Well-established case law provides that a party claiming ignorance of critical facts must prove such ignorance was unavoidable and that it attempted to discover those facts, the court stated. The court found that OHI did not meet that standard because no evidence existed that it tried to get the documentation, particularly since it filed a lawsuit on the same day that the policy ended. In addition, the court indicated that the only evidence offered that OHI paid $88,460 in reimbursable stop-loss claims was an affidavit by OHI's vice president. However, that affidavit had no details on how the amount was calculated and paid. The court also noted that in a separate but related lawsuit against Gerber, the vice president attested that Gerber owed $171,704, again without any documentation.
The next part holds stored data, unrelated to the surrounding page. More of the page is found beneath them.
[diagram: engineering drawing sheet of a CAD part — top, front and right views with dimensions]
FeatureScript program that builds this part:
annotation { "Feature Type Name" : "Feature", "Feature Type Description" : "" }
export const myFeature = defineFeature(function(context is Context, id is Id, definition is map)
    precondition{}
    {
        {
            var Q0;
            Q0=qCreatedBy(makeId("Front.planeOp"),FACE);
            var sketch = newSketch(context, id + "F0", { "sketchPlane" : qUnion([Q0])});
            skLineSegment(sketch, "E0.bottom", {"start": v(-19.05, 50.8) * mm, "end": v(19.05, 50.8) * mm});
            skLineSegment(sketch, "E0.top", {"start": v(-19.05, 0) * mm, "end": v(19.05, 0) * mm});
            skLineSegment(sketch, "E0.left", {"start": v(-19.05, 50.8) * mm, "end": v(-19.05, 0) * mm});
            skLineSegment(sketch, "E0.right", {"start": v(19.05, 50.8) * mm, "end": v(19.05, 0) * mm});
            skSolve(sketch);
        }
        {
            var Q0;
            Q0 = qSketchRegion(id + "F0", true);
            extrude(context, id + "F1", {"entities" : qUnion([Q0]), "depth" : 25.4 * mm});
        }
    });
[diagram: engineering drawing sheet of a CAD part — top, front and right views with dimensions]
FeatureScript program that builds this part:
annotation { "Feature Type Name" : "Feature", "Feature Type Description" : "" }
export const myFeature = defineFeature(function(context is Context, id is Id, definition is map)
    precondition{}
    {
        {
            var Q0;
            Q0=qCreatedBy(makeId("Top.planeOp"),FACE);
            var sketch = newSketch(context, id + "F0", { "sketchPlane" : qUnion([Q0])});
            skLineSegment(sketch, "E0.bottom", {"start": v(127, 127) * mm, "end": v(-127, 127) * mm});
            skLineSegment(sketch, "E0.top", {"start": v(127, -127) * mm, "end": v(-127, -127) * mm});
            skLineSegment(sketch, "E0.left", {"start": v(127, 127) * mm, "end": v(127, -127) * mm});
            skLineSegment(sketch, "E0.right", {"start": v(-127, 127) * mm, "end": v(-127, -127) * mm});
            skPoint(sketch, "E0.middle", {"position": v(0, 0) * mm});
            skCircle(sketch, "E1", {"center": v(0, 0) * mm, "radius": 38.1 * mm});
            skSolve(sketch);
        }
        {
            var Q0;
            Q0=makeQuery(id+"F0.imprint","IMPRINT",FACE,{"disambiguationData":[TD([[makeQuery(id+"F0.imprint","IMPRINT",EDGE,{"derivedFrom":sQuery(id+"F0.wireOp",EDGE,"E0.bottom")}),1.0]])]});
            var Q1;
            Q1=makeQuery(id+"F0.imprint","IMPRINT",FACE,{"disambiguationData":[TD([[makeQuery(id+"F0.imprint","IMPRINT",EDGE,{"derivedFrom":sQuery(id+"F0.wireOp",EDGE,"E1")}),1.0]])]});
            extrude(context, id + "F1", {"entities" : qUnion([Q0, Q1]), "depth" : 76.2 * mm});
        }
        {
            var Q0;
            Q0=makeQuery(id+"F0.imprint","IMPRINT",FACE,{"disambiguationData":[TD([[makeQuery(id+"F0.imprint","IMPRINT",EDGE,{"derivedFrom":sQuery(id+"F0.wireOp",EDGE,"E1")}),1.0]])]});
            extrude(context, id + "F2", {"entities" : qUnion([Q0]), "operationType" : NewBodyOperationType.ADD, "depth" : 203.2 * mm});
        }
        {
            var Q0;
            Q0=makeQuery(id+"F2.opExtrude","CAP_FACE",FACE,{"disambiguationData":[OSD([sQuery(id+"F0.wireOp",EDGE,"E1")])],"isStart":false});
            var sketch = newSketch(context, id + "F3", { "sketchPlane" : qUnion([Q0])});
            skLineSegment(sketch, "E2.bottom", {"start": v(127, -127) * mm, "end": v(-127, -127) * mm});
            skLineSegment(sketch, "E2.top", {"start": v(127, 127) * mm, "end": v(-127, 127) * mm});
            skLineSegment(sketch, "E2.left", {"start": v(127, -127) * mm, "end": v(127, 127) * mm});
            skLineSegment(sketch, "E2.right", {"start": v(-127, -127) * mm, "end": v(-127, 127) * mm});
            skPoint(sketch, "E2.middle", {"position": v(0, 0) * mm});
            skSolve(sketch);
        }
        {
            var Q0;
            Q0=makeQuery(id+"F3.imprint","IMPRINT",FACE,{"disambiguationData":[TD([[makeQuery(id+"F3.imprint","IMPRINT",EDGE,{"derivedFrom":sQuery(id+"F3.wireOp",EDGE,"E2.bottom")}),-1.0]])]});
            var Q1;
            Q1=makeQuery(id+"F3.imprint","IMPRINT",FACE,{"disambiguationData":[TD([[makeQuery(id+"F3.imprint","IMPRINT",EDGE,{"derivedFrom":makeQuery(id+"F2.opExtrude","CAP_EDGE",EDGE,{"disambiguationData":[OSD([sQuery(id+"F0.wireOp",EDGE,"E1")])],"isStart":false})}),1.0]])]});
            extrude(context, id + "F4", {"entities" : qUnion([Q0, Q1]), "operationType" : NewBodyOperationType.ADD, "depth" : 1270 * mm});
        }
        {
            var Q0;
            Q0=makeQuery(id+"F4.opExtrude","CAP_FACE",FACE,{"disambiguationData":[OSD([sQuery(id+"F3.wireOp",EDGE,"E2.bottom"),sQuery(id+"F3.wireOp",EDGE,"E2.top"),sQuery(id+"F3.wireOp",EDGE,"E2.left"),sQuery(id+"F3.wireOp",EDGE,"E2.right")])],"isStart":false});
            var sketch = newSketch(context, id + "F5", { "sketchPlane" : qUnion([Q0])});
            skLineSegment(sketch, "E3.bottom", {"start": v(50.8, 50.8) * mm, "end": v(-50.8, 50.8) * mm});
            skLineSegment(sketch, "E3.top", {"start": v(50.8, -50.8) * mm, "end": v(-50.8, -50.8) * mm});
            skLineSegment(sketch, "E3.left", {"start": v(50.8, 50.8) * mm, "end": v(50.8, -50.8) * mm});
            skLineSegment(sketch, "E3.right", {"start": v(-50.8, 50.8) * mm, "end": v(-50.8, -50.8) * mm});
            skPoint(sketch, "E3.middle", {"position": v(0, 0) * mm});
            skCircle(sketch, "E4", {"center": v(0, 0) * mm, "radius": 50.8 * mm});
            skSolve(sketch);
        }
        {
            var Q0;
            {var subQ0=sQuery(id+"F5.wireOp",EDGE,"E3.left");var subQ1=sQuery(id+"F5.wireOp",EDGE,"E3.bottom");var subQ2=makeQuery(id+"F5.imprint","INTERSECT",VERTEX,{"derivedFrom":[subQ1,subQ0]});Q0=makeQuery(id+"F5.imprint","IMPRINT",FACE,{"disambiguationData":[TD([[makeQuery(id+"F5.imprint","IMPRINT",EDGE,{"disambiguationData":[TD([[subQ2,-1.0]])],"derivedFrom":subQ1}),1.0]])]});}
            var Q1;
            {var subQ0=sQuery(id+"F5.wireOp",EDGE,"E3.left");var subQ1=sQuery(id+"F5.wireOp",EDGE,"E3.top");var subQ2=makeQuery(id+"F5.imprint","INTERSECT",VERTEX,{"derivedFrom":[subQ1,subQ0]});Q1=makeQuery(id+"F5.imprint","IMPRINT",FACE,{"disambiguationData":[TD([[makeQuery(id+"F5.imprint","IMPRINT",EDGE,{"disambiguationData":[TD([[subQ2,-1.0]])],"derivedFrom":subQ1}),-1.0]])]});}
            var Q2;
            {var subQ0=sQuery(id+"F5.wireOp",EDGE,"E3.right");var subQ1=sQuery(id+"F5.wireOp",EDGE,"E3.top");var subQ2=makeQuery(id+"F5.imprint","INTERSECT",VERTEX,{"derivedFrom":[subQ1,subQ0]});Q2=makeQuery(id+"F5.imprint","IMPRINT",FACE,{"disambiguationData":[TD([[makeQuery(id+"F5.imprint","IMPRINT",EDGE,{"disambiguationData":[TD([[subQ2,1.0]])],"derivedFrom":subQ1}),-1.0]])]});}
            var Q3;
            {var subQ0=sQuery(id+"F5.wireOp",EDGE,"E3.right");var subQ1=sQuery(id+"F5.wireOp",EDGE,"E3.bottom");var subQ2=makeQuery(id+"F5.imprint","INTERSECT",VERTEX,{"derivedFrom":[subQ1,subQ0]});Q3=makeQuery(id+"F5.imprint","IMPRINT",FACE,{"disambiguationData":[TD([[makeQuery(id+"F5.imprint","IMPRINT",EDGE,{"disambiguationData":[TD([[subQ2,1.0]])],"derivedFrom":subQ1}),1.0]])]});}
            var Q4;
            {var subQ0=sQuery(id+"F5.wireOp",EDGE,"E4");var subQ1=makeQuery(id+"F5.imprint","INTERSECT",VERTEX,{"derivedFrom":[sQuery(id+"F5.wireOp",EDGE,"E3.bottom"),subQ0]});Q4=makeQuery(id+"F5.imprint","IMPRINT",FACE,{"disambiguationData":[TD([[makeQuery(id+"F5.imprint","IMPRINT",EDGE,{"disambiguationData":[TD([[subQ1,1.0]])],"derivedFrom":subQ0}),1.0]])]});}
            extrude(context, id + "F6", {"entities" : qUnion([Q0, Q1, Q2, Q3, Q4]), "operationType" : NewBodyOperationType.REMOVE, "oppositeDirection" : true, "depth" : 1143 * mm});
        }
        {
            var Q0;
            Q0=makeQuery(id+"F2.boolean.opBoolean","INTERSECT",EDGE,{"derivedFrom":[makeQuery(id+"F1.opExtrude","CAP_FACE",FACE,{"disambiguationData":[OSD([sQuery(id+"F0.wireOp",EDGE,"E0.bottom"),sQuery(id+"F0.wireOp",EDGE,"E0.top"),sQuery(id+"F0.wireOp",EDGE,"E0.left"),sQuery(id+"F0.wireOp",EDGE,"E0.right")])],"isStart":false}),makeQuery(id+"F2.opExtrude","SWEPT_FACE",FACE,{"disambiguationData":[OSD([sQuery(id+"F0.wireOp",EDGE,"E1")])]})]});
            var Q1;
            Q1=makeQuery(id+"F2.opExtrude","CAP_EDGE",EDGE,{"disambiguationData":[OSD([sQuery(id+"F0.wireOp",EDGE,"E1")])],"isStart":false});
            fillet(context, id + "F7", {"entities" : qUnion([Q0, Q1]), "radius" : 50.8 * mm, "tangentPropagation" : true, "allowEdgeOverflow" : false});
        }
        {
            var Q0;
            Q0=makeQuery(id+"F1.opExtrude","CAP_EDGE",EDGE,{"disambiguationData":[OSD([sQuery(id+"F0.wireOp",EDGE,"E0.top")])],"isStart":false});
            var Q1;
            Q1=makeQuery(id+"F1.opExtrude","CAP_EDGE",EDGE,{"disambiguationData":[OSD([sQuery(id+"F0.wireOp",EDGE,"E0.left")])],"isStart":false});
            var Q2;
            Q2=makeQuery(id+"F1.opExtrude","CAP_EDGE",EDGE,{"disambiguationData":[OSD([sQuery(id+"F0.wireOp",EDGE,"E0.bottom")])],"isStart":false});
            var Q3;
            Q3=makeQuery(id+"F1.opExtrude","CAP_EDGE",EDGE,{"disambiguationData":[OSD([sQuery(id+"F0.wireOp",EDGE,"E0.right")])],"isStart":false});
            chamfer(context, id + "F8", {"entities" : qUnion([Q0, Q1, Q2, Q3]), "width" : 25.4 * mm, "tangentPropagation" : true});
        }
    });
Furthermore, although the policy required OHI to provide monthly statements, Gerber stated that it had not received any statements or any other information that could help it calculate payments. While OHI countered that IGA was responsible for submitting that information, the court pointed out that one part of the policy clearly gives that responsibility to either OHI or IGA. While other part of the policy does make IGA the responsible party, the court indicated "it must be borne in mind that IGA is OHI's agent."

The court then rejected OHI's argument regarding the lender letter, noting that no evidence existed that OHI requested the letter, Gerber was obligated to provide it or that Gerber's alleged refusal to provide it contributed to a credit rejection by a bank. In addition, OHI made the request four days before the policy expired, making it impossible for Gerber to provide certification because it could not calculate the attachment point until the policy actually expired. Accordingly, the court reversed the lower court's decision and dismissed OHI's claims.

Implications

This case underscores the need for plan sponsors to: (1) read and conform to the provisions in stop-loss agreements; (2) expect and get clarification and explanation of policy terms from brokers; and (3) monitor the services provided by third parties.

From the facts, it appears that Oil Heat had just begun self-funding and was not fully aware of the ramifications of self-funding or the functions to be performed.

In addition to understanding self-funding's ramifications and the policy terms, the case infers that a plan sponsor should consider other options. For example, there is no discussion of whether this plan also had specific stop-loss provisions, which might have helped with Oil Heat's inferred cash flow problems.